Records supplied —
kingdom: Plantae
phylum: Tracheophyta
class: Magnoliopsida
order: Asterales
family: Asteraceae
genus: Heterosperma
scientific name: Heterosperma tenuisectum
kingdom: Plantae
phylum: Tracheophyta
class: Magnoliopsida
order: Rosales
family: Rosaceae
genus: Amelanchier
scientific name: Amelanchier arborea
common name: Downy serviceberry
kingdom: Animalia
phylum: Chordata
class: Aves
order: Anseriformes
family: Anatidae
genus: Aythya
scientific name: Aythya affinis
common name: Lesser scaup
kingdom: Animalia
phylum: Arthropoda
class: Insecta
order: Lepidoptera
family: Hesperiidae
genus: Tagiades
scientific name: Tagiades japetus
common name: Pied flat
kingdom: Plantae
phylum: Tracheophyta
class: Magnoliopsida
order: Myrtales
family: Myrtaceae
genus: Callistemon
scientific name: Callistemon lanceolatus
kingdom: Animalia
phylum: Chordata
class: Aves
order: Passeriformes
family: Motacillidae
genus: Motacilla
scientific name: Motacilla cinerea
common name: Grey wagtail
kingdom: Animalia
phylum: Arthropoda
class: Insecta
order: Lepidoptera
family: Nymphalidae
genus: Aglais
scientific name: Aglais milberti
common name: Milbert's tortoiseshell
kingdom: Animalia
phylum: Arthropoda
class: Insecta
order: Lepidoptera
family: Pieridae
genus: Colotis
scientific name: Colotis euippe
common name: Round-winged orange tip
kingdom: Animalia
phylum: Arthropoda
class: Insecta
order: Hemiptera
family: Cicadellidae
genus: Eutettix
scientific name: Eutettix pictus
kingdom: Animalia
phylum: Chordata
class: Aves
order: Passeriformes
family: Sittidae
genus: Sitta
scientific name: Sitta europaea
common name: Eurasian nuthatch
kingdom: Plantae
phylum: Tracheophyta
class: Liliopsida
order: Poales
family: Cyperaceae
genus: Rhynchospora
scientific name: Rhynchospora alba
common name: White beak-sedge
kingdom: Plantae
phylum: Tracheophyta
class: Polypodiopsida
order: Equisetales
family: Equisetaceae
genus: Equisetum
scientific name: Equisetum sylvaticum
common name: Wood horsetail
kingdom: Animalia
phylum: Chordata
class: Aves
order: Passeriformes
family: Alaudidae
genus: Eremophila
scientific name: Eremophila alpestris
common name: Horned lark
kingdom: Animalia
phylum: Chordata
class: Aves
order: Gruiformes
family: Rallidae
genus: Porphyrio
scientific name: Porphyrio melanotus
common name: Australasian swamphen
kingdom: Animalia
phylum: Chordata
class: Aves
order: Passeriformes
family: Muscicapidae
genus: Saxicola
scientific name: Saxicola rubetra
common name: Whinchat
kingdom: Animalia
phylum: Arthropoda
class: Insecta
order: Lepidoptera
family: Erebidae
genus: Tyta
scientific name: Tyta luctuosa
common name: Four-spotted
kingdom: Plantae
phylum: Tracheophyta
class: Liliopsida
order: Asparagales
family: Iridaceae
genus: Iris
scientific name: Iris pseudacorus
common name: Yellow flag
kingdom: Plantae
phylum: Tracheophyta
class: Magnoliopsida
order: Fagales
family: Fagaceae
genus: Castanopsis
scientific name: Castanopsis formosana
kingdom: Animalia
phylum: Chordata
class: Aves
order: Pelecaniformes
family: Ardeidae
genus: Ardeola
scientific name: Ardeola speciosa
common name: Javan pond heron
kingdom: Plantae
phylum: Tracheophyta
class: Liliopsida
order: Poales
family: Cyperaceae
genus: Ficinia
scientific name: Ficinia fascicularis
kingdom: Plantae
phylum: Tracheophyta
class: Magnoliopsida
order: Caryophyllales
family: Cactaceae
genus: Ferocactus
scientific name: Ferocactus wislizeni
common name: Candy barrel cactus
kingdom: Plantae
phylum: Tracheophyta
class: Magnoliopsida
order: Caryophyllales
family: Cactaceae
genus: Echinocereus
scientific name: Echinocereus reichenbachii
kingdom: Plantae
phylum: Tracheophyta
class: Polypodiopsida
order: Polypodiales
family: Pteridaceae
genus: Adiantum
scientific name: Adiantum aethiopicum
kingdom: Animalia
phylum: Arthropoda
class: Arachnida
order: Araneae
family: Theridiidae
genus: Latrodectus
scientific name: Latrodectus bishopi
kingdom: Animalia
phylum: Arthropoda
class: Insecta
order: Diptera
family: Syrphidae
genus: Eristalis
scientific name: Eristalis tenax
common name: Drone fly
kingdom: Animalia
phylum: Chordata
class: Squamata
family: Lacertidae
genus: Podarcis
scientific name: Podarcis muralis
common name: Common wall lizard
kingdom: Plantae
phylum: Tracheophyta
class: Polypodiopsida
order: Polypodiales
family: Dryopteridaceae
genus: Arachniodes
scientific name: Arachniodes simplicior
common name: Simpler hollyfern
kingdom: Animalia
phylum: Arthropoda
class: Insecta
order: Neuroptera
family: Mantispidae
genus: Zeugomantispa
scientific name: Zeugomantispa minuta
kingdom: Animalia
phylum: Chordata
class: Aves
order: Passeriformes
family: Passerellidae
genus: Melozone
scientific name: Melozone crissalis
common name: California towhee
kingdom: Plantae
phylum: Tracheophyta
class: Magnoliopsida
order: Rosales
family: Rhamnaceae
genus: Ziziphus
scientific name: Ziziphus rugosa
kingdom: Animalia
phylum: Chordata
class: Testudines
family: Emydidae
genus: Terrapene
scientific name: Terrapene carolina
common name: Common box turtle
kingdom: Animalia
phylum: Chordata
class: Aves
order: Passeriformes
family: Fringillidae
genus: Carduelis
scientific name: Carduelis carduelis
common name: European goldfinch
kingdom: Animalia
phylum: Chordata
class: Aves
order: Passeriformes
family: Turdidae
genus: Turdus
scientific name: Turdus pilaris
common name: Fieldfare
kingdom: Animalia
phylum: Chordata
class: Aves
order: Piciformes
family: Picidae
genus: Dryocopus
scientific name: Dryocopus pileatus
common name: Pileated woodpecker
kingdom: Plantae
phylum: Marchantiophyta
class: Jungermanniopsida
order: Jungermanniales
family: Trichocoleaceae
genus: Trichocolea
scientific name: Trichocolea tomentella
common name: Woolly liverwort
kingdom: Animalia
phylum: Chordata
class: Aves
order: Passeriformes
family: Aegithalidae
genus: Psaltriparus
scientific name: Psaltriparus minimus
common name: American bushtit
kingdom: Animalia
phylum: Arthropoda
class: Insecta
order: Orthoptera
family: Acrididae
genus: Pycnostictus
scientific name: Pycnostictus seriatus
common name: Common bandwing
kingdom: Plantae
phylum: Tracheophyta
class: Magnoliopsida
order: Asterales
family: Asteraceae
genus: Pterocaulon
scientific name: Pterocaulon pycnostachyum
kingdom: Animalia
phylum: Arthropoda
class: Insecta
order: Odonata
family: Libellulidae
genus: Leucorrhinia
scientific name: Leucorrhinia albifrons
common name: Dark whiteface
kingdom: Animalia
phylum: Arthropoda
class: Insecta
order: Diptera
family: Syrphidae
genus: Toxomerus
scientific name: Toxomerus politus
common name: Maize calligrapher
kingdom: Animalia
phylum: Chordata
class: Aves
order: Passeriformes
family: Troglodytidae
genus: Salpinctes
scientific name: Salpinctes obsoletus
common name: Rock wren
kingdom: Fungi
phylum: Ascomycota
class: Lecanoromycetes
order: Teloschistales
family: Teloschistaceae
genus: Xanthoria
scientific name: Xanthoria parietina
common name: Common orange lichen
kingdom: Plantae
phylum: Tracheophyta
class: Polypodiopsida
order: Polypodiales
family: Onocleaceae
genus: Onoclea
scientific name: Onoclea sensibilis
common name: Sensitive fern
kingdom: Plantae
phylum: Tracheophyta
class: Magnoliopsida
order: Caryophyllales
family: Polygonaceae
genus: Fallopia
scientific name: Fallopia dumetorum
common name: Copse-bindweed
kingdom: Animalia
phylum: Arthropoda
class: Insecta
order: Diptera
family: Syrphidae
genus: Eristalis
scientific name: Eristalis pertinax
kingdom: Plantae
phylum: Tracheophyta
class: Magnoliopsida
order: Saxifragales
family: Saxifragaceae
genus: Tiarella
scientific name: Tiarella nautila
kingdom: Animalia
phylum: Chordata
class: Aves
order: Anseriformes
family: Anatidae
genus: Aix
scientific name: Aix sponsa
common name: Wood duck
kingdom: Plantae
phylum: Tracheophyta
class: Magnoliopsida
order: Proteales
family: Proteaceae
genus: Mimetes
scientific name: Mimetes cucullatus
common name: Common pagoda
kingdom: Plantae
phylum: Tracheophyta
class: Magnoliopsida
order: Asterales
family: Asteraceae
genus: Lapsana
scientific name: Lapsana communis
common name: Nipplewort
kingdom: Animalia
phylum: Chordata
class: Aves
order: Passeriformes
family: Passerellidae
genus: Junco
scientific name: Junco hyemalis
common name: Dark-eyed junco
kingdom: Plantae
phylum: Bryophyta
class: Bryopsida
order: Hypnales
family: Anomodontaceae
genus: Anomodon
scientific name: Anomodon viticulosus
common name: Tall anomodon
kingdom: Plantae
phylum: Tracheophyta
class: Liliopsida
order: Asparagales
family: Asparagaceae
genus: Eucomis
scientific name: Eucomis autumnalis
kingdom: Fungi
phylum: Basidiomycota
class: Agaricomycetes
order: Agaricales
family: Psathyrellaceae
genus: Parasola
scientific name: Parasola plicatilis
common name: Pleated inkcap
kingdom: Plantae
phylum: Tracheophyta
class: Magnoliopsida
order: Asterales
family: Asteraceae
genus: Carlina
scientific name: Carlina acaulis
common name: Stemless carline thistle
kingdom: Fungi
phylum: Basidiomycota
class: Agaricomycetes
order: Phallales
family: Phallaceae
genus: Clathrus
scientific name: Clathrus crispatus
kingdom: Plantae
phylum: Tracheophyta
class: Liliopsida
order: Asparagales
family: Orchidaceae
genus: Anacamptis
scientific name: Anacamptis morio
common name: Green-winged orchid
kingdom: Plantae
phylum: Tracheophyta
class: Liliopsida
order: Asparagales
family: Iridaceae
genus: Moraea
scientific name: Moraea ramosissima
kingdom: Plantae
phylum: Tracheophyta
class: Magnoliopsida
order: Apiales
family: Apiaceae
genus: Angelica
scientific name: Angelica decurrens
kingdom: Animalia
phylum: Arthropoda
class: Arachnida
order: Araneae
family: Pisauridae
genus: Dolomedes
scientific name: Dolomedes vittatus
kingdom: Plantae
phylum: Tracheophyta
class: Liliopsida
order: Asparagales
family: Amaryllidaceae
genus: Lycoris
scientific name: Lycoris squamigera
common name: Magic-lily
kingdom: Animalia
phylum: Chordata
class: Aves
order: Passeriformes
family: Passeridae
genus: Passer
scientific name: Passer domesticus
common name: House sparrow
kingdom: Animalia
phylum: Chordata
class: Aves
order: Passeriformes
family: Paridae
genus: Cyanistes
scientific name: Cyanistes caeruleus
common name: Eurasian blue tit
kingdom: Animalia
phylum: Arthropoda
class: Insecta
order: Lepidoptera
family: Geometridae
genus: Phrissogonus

Required task — Starting at the line that contains "family: Emydidae" and ending with the line that contains "genus: Pterocaulon", reproduce those lines of the records with "common name" replaced by "vernacular name" throughout, leaving everything else unchanged.

The completed task —
family: Emydidae
genus: Terrapene
scientific name: Terrapene carolina
vernacular name: Common box turtle
kingdom: Animalia
phylum: Chordata
class: Aves
order: Passeriformes
family: Fringillidae
genus: Carduelis
scientific name: Carduelis carduelis
vernacular name: European goldfinch
kingdom: Animalia
phylum: Chordata
class: Aves
order: Passeriformes
family: Turdidae
genus: Turdus
scientific name: Turdus pilaris
vernacular name: Fieldfare
kingdom: Animalia
phylum: Chordata
class: Aves
order: Piciformes
family: Picidae
genus: Dryocopus
scientific name: Dryocopus pileatus
vernacular name: Pileated woodpecker
kingdom: Plantae
phylum: Marchantiophyta
class: Jungermanniopsida
order: Jungermanniales
family: Trichocoleaceae
genus: Trichocolea
scientific name: Trichocolea tomentella
vernacular name: Woolly liverwort
kingdom: Animalia
phylum: Chordata
class: Aves
order: Passeriformes
family: Aegithalidae
genus: Psaltriparus
scientific name: Psaltriparus minimus
vernacular name: American bushtit
kingdom: Animalia
phylum: Arthropoda
class: Insecta
order: Orthoptera
family: Acrididae
genus: Pycnostictus
scientific name: Pycnostictus seriatus
vernacular name: Common bandwing
kingdom: Plantae
phylum: Tracheophyta
class: Magnoliopsida
order: Asterales
family: Asteraceae
genus: Pterocaulon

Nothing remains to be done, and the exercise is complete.